どちらがお金が長持ちするか、2つのシミュレーション

そこで、私は1つの提案をしました。

「下のお子さんがご自宅を相続するという選択肢もありますよ。相続した後に売却すれば、その後の生活費を確保できます。それだと相続税がかからないかもしれません」

「相続税? 相続税がかかるのですか? 夫が亡くなった時はかかりませんでしたが」

夫が亡くなり、妻が相続する場合は、非課税となる枠が大きく設けられており、相続税がかからないことが多いのですが、子供が相続する場合は事情が異なります。保有財産(預貯金3500万円)の状況を聞く限り、母親が亡くなった場合は相続税がかかりそうです。

「どれくらいかかるのですか?」

「申し訳ありません。個別の税金額の計算は税理士でなければできません。ただ、自宅を持っていない子供が親の自宅を相続する場合、自宅の土地の評価額を8割引き下げる制度があります。その制度が適用できれば、相続税がかからなくなったり、かかる場合でも税額が小さくなったりします」

この制度は「小規模宅地の評価の特例」と言われるもので、特に地価が高い大都市圏に住む家族の相続には有効です。ただし、適用には細かい条件がありますので、確認が必要です。

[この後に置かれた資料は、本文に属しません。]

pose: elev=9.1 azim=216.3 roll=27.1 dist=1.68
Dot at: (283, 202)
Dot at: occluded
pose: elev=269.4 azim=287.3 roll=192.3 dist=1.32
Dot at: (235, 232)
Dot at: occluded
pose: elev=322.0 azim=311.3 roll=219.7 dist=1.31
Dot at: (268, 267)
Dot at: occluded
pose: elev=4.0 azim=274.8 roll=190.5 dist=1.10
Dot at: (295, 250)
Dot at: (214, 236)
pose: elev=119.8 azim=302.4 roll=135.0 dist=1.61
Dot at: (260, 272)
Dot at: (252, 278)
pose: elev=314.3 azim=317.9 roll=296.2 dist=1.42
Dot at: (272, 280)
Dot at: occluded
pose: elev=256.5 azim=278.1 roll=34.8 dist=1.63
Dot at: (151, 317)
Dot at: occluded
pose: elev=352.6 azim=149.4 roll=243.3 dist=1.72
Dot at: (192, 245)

私は制度の説明をしましたが、今回の相談者が適用できるかは、税理士または税務署に相談するようにお勧めしました。その代わり、次の2つのケースでの資金状況をシミュレーションしました。

(A)「1年後に自宅を売却して、賃貸住宅に住み続けた場合」
(B)「今の自宅に住み続け、(母親他界後に)次男が相続した後に売却した場合」

※母親が15年後の90歳で他界
※持ち家の売却額は3500万円程度と想定
※財産分与(持ち家売却額+預貯金)の割合は、長男45:次男55で長男も納得
※賃貸住宅家賃はA(母親と次男):月10万円、A(次男のみ)とB:月7万円
※母親死後の次男の生活費はそれまでの半分

【図表1】1年後に自宅を売却して、賃貸住宅に住み続けた場合
筆者作成
【図表2】今の自宅に住み続け、次男が相続した後に売却した場合
筆者作成

「1年後に自宅を売却して、賃貸住宅に住み続けた場合」(A)では、次男が老後(81歳)に資金不足となってしまいますが、「今の自宅に住み続け、次男が相続した後に売却した場合」(B)は、次男が86歳になるまでは貯蓄を維持することができました。